Pin Configuration and Descriptions

Pin Number	Pin Name	Description
1	VCC	Power supply (24V)
2	GND	Ground
3	HALL_A	Hall sensor A
4	HALL_B	Hall sensor B
5	HALL_C	Hall sensor C
6	PHASE_A	Motor phase A
7	PHASE_B	Motor phase B
8	PHASE_C	Motor phase C

Usage Instructions

How to Use the Component in a Circuit

Power Supply: Connect the VCC pin to a 24V power supply and the GND pin to the ground.
Motor Phases: Connect the PHASE_A, PHASE_B, and PHASE_C pins to the corresponding motor driver outputs.
Hall Sensors: Connect the HALL_A, HALL_B, and HALL_C pins to the motor driver or microcontroller for feedback.

Important Considerations and Best Practices

Heat Dissipation: Ensure proper heat dissipation to avoid overheating. Use heat sinks or cooling fans if necessary.
Current Limiting: Use a motor driver with current limiting features to protect the motor from overcurrent conditions.
Proper Wiring: Double-check all connections to avoid short circuits and ensure reliable operation.
Calibration: Calibrate the motor driver settings for optimal performance and efficiency.

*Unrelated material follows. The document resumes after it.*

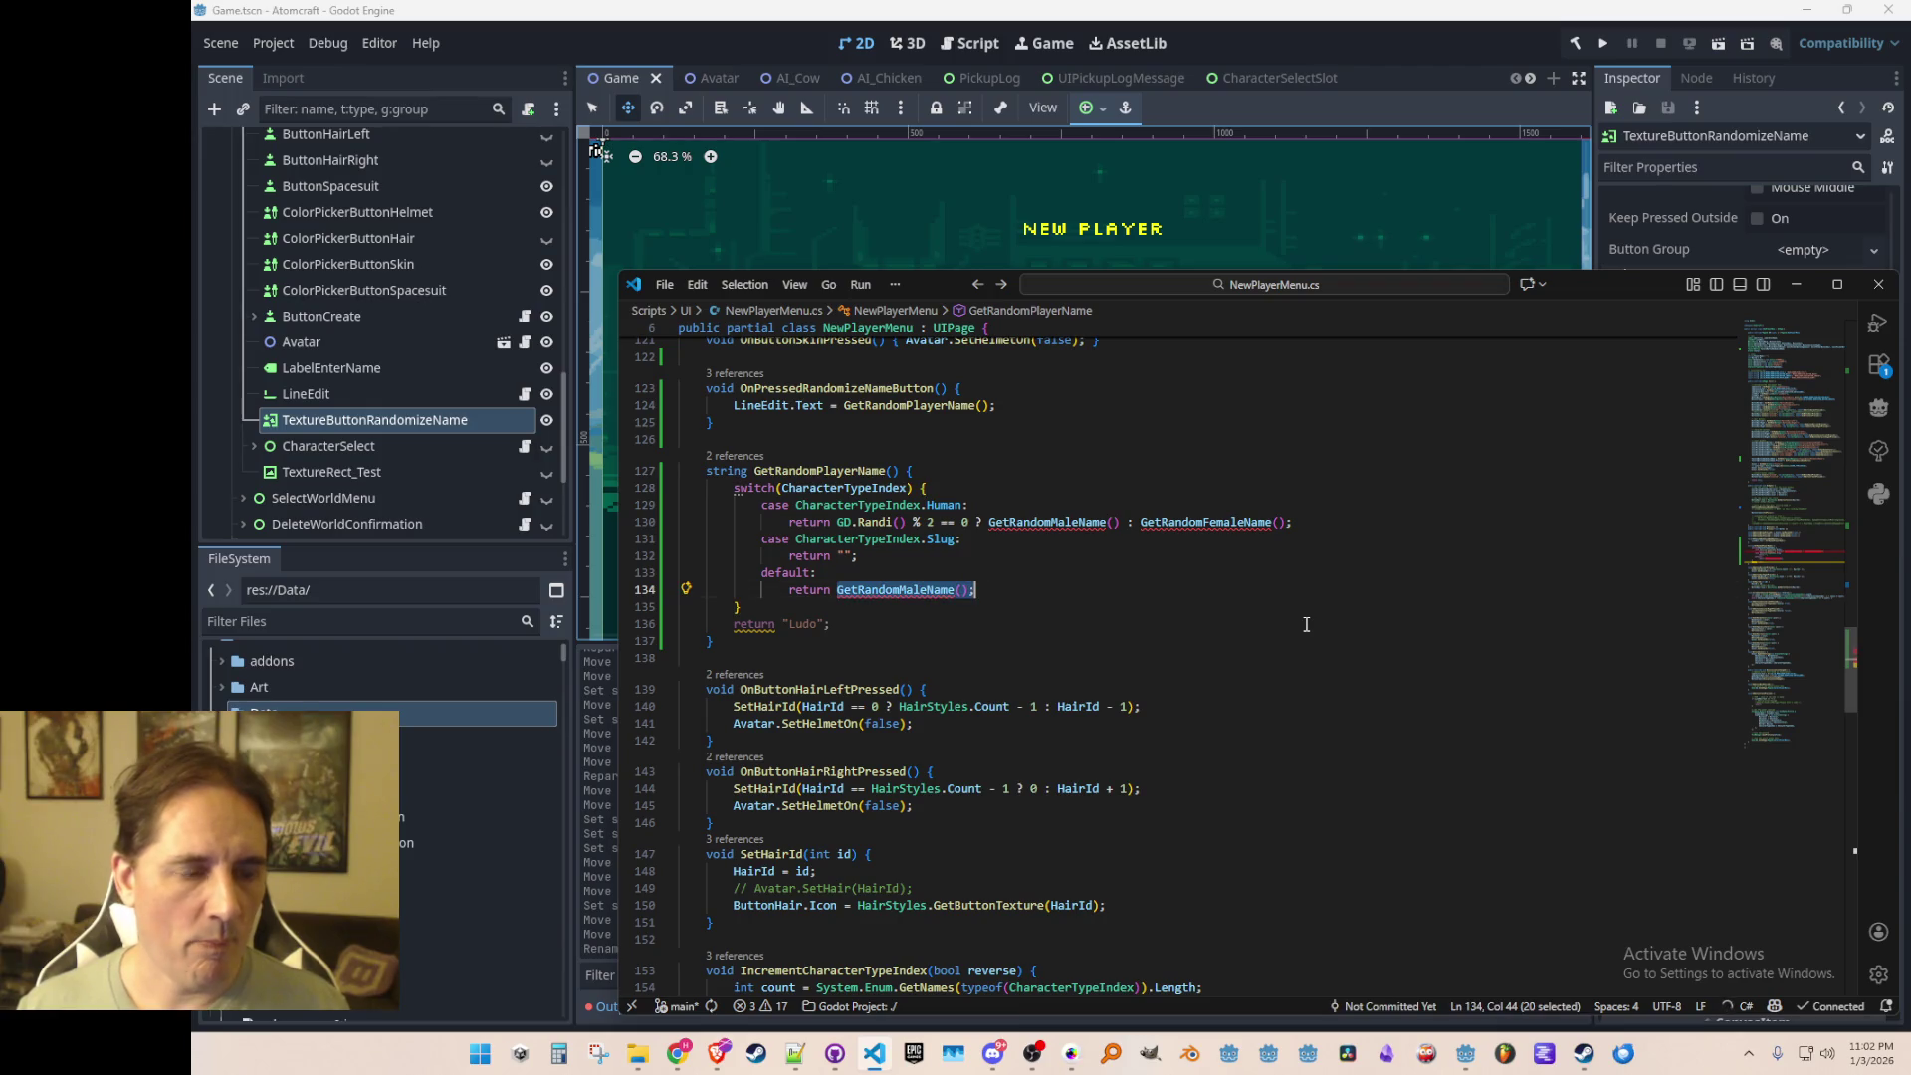
pyautogui.press('ctrl+BackSpace')
pyautogui.press('ctrl+BackSpace')
pyautogui.press('ctrl+BackSpace')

Example Code for Arduino UNO

#include <Arduino.h>

// Define pin connections
const int hallA = 2; // Hall sensor A connected to pin 2
const int hallB = 3; // Hall sensor B connected to pin 3
const int hallC = 4; // Hall sensor C connected to pin 4

void setup() {
  // Initialize serial communication
  Serial.begin(9600);
  
  // Set hall sensor pins as input
  pinMode(hallA, INPUT);
  pinMode(hallB, INPUT);
  pinMode(hallC, INPUT);
}

void loop() {
  // Read hall sensor values
  int hallAState = digitalRead(hallA);
  int hallBState = digitalRead(hallB);
  int hallCState = digitalRead(hallC);
  
  // Print hall sensor states to serial monitor
  Serial.print("Hall A: ");
  Serial.print(hallAState);
  Serial.print(" Hall B: ");
  Serial.print(hallBState);
  Serial.print(" Hall C: ");
  Serial.println(hallCState);
  
  // Add motor control logic here
  
  delay(100); // Delay for readability
}

Troubleshooting and FAQs

Common Issues Users Might Face

Motor Not Spinning:
- Solution: Check power supply connections and ensure the motor driver is properly configured.
Overheating:
- Solution: Ensure proper ventilation and consider adding heat sinks or cooling fans.
Erratic Movement:
- Solution: Verify hall sensor connections and ensure they are correctly wired.

Solutions and Tips for Troubleshooting

Check Connections: Ensure all connections are secure and correctly wired.
Use Proper Power Supply: Verify that the power supply meets the motor's voltage and current requirements.
Monitor Temperature: Regularly check the motor temperature and ensure it stays within safe limits.
Consult Datasheet: Refer to the manufacturer's datasheet for detailed specifications and guidelines.

By following this documentation, users can effectively integrate the AK80-9 brushless DC motor into their projects, ensuring reliable and efficient performance.